Aim of the task ->
Quote the lines of the rows below, starting with the line that contains "collectors: D. Anderson" and ending after the line that contains "collection date as typed: Jul 1860". Give only those lines, unchanged.

Extracted data entries:
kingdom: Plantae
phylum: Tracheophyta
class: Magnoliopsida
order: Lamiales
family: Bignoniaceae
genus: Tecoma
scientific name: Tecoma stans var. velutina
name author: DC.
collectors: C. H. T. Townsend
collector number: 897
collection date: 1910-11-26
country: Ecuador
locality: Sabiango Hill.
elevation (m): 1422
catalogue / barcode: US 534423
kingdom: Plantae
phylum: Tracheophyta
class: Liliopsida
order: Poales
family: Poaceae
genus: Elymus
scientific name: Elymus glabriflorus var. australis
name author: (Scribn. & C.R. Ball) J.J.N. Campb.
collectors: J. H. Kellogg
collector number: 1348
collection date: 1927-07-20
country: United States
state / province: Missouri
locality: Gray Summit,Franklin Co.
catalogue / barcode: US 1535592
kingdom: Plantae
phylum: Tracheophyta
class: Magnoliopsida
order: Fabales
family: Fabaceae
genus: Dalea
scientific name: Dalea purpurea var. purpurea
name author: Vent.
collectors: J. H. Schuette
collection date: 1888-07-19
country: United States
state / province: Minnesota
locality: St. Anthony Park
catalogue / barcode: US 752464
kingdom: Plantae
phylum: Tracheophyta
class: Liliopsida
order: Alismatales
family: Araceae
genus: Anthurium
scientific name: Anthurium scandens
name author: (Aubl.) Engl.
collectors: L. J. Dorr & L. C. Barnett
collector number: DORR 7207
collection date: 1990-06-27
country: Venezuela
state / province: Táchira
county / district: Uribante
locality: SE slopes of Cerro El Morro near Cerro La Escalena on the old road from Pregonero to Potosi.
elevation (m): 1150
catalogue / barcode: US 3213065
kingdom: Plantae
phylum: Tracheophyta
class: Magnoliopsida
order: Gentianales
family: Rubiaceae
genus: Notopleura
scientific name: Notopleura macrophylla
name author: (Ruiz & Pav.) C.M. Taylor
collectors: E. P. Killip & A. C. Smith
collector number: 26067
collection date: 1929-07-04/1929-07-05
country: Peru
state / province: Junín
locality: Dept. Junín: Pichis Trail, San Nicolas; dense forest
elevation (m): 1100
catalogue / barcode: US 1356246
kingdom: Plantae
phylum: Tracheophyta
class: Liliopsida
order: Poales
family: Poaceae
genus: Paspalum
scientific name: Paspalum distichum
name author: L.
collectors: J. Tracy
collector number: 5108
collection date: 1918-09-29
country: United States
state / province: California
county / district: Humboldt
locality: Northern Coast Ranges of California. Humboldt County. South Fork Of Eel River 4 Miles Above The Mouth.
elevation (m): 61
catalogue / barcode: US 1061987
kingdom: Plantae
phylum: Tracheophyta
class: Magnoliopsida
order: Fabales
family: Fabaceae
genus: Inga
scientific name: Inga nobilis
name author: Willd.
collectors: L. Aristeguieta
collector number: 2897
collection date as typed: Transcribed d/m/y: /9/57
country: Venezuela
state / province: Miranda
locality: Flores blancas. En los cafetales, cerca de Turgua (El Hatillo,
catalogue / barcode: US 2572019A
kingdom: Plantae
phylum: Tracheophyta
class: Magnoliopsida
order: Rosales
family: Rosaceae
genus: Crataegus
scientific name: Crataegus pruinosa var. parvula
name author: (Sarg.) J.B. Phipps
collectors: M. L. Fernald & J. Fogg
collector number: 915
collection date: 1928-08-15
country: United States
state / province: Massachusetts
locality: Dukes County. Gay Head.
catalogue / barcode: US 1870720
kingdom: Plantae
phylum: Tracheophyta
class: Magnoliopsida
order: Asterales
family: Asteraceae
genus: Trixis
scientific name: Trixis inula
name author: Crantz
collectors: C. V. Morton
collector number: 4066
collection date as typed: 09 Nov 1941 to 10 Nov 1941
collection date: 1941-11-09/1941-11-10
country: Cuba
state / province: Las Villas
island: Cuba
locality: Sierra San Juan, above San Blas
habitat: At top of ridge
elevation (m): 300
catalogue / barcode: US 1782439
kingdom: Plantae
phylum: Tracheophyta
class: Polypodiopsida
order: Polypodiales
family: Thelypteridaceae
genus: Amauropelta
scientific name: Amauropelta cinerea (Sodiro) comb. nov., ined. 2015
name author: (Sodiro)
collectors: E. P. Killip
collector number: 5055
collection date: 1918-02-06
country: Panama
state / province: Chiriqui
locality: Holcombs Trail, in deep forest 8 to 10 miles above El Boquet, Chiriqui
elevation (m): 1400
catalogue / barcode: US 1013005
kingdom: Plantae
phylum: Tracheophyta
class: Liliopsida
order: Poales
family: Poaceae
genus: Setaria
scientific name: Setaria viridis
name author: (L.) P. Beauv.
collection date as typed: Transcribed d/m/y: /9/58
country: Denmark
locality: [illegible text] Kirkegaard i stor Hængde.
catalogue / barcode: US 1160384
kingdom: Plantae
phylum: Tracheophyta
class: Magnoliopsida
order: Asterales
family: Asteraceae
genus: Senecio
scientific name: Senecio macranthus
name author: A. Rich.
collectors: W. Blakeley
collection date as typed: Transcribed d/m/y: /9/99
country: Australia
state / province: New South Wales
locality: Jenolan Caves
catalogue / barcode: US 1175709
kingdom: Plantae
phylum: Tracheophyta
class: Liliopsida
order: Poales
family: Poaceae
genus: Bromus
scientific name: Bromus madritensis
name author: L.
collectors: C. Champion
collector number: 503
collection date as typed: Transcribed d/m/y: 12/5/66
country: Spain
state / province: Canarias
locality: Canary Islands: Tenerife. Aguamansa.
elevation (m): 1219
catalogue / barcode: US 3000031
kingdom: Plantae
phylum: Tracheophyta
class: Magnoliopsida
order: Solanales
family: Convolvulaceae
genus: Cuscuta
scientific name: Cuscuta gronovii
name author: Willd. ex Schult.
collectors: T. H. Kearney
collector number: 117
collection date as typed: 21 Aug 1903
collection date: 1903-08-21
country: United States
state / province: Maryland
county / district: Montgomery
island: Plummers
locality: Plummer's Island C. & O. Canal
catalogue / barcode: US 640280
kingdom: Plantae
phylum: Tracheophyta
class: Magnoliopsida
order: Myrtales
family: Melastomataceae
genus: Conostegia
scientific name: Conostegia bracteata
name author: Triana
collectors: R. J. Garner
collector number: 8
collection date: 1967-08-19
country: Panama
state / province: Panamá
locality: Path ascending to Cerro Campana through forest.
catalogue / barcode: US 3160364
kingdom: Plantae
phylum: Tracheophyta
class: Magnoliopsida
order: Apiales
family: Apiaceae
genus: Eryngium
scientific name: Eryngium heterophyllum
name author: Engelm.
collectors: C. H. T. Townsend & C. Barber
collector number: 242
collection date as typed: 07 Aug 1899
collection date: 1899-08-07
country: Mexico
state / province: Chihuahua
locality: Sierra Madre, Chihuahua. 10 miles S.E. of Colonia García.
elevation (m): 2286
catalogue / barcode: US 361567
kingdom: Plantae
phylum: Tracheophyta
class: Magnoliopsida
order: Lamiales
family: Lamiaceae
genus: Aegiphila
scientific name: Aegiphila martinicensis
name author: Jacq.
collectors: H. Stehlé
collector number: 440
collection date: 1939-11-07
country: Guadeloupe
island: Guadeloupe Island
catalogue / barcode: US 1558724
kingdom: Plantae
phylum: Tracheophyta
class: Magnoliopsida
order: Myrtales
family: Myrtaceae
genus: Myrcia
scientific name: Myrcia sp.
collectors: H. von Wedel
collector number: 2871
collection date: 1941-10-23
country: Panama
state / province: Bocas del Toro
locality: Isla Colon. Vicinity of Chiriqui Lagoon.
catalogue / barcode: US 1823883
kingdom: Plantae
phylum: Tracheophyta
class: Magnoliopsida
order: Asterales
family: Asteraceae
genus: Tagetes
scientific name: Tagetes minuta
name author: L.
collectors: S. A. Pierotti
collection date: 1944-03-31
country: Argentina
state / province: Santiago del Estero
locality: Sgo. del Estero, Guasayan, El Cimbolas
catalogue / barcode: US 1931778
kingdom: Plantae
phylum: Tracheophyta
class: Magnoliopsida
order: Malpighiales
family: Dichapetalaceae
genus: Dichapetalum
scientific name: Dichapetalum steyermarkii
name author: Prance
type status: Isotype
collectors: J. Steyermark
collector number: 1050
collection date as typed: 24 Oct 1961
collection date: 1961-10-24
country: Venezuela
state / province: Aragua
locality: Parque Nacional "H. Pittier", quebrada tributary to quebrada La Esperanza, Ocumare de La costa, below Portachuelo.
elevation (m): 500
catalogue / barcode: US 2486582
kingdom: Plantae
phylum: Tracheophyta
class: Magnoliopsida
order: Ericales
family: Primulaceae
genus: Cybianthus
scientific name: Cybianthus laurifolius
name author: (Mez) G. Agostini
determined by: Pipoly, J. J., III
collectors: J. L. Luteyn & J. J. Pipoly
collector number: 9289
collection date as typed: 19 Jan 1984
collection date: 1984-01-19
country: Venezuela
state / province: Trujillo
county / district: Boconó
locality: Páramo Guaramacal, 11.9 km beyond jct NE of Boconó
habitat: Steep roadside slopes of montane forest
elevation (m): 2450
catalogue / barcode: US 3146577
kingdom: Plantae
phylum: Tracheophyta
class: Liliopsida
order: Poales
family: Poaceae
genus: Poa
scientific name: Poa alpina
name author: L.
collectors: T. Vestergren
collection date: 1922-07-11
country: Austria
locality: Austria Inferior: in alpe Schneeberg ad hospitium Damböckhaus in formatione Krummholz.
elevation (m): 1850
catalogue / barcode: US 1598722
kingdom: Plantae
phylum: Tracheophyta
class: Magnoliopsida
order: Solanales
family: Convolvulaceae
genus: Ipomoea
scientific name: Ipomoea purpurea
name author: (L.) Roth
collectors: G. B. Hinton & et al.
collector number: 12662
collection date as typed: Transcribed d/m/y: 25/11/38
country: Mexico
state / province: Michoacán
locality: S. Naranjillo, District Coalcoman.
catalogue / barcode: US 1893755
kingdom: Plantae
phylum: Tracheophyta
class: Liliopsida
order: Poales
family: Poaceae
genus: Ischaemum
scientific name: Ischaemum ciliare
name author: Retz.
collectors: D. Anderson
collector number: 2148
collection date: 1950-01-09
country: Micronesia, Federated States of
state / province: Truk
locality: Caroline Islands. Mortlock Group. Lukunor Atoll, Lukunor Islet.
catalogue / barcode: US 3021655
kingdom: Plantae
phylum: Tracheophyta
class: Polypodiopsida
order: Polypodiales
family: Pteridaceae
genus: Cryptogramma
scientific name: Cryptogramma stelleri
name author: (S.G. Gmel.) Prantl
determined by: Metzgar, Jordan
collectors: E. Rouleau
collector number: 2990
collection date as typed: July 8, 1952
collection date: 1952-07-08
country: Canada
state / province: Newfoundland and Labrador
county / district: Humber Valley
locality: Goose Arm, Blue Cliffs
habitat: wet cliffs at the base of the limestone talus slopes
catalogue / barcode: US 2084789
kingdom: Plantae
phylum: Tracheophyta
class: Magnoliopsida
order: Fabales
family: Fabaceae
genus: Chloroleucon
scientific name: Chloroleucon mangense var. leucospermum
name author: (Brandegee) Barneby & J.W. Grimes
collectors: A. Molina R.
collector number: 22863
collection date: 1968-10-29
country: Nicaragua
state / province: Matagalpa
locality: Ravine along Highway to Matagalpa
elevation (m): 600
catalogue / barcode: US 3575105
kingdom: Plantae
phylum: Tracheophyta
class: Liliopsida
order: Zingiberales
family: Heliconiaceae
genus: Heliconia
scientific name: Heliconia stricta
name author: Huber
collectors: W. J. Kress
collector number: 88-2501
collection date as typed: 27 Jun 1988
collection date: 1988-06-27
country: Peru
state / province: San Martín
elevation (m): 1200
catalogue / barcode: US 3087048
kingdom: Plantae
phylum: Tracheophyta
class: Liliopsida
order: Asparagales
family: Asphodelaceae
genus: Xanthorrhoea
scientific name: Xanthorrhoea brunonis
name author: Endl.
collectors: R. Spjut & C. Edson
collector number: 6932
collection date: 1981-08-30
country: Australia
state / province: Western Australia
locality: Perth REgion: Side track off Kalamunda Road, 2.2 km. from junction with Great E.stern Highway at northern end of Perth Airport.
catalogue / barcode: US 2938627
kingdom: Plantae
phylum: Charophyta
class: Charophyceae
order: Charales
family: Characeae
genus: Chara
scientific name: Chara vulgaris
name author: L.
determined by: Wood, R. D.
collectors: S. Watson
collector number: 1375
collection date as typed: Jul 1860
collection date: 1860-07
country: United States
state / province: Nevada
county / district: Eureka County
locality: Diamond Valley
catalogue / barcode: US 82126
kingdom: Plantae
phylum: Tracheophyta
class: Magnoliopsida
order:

Solution for this exercise ->
collectors: D. Anderson
collector number: 2148
collection date: 1950-01-09
country: Micronesia, Federated States of
state / province: Truk
locality: Caroline Islands. Mortlock Group. Lukunor Atoll, Lukunor Islet.
catalogue / barcode: US 3021655
kingdom: Plantae
phylum: Tracheophyta
class: Polypodiopsida
order: Polypodiales
family: Pteridaceae
genus: Cryptogramma
scientific name: Cryptogramma stelleri
name author: (S.G. Gmel.) Prantl
determined by: Metzgar, Jordan
collectors: E. Rouleau
collector number: 2990
collection date as typed: July 8, 1952
collection date: 1952-07-08
country: Canada
state / province: Newfoundland and Labrador
county / district: Humber Valley
locality: Goose Arm, Blue Cliffs
habitat: wet cliffs at the base of the limestone talus slopes
catalogue / barcode: US 2084789
kingdom: Plantae
phylum: Tracheophyta
class: Magnoliopsida
order: Fabales
family: Fabaceae
genus: Chloroleucon
scientific name: Chloroleucon mangense var. leucospermum
name author: (Brandegee) Barneby & J.W. Grimes
collectors: A. Molina R.
collector number: 22863
collection date: 1968-10-29
country: Nicaragua
state / province: Matagalpa
locality: Ravine along Highway to Matagalpa
elevation (m): 600
catalogue / barcode: US 3575105
kingdom: Plantae
phylum: Tracheophyta
class: Liliopsida
order: Zingiberales
family: Heliconiaceae
genus: Heliconia
scientific name: Heliconia stricta
name author: Huber
collectors: W. J. Kress
collector number: 88-2501
collection date as typed: 27 Jun 1988
collection date: 1988-06-27
country: Peru
state / province: San Martín
elevation (m): 1200
catalogue / barcode: US 3087048
kingdom: Plantae
phylum: Tracheophyta
class: Liliopsida
order: Asparagales
family: Asphodelaceae
genus: Xanthorrhoea
scientific name: Xanthorrhoea brunonis
name author: Endl.
collectors: R. Spjut & C. Edson
collector number: 6932
collection date: 1981-08-30
country: Australia
state / province: Western Australia
locality: Perth REgion: Side track off Kalamunda Road, 2.2 km. from junction with Great E.stern Highway at northern end of Perth Airport.
catalogue / barcode: US 2938627
kingdom: Plantae
phylum: Charophyta
class: Charophyceae
order: Charales
family: Characeae
genus: Chara
scientific name: Chara vulgaris
name author: L.
determined by: Wood, R. D.
collectors: S. Watson
collector number: 1375
collection date as typed: Jul 1860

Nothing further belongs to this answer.